◆ ACTIVITY
Set down exactly, with nothing added, the lines from the one containing "bovina nacional pese a caída en el" through the end of the entries.

════

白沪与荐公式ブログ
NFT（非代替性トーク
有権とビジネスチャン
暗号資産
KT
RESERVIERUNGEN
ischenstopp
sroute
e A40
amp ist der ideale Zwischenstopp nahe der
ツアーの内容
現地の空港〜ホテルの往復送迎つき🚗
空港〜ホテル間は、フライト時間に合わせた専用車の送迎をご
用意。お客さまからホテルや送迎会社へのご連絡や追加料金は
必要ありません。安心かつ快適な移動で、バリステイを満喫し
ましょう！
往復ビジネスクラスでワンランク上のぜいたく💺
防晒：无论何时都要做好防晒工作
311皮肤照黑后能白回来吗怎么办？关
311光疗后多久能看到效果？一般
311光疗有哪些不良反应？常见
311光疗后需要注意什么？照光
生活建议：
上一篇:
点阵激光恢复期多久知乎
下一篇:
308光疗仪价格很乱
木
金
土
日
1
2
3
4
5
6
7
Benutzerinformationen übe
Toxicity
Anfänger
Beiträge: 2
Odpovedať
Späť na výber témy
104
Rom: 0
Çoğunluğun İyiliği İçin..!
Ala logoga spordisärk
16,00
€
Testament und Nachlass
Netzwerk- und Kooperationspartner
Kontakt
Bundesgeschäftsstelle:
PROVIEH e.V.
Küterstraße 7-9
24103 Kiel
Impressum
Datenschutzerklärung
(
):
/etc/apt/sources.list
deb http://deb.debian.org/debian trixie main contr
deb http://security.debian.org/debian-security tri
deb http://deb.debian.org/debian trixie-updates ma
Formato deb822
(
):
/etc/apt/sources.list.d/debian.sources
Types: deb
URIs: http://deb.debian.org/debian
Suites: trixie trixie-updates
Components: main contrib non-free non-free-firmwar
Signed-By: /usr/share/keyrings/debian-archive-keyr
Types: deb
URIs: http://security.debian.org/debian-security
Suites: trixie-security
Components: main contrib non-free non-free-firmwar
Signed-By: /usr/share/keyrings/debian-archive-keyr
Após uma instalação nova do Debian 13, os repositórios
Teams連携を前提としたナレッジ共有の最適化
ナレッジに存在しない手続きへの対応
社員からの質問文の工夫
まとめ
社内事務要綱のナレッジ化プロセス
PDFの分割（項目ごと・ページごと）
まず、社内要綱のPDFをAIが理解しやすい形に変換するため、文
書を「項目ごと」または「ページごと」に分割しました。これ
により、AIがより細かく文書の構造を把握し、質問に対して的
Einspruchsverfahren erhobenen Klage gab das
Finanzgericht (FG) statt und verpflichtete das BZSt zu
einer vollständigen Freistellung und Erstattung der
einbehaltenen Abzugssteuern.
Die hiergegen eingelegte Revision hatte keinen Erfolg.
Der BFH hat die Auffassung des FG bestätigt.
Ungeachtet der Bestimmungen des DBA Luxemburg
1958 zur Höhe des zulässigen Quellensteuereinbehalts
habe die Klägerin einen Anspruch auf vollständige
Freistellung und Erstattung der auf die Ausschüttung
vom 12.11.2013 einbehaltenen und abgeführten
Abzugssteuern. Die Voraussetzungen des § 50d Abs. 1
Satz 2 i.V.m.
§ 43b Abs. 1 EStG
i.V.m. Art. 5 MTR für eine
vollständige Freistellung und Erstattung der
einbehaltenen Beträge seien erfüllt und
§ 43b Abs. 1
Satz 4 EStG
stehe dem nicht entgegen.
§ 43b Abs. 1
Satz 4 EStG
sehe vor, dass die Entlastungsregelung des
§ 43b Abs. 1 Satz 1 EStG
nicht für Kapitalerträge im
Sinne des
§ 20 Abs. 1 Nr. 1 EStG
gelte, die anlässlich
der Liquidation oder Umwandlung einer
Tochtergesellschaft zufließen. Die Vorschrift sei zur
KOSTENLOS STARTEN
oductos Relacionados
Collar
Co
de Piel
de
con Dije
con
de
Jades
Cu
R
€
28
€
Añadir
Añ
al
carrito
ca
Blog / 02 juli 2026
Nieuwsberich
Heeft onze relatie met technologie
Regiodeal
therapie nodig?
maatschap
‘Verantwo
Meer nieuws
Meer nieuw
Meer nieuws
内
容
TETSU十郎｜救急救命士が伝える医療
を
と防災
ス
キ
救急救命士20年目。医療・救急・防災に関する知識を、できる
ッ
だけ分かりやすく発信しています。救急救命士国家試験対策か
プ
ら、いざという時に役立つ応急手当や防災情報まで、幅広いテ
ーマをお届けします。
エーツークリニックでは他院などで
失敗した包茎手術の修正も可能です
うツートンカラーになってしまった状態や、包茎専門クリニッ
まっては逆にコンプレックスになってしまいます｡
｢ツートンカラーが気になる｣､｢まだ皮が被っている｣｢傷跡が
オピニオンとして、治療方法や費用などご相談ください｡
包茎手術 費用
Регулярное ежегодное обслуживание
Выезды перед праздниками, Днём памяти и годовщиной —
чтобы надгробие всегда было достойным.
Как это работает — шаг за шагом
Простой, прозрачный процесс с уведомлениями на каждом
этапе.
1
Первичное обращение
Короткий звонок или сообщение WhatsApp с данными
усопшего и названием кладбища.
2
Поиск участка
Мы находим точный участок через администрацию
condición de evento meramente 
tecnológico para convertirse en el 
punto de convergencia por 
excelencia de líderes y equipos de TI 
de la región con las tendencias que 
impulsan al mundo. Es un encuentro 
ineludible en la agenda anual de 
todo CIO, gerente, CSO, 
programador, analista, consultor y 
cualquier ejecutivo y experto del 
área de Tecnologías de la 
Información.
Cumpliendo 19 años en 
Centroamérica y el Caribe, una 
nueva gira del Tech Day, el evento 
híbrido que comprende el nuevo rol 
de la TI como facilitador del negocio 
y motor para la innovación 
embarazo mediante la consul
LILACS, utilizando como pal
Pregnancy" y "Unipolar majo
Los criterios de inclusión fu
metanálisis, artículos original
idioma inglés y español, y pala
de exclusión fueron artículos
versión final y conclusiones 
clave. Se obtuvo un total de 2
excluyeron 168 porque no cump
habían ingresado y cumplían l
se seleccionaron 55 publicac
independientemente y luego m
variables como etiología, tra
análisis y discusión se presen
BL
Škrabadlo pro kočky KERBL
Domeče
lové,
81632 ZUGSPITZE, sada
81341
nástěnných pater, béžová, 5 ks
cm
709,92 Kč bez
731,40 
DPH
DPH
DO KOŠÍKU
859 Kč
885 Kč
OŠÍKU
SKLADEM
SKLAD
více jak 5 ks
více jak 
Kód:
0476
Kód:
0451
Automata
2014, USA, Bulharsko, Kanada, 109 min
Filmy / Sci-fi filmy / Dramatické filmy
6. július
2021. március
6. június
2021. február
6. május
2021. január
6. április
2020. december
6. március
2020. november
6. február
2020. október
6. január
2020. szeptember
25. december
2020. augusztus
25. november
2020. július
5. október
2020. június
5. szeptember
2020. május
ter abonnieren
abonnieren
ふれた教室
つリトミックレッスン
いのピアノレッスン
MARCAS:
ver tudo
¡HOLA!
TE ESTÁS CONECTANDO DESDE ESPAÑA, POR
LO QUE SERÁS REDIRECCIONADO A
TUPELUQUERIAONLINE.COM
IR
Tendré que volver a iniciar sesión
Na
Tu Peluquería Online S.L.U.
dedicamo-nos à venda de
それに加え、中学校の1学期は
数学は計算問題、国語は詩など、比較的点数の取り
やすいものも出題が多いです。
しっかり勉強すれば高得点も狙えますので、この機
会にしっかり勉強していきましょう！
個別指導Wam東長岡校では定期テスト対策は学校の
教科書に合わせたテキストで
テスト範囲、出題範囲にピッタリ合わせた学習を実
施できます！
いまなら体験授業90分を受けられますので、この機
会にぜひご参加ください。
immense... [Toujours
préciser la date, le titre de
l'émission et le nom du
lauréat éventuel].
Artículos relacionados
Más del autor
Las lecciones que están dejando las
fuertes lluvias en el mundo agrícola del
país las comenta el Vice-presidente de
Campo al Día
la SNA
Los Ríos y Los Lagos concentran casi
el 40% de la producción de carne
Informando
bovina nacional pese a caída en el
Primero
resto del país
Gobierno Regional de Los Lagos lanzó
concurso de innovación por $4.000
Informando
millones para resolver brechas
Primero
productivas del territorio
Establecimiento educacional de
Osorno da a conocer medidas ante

════

◆ EXERCISE ANSWER
bovina nacional pese a caída en el
Primero
resto del país
Gobierno Regional de Los Lagos lanzó
concurso de innovación por $4.000
Informando
millones para resolver brechas
Primero
productivas del territorio
Establecimiento educacional de
Osorno da a conocer medidas ante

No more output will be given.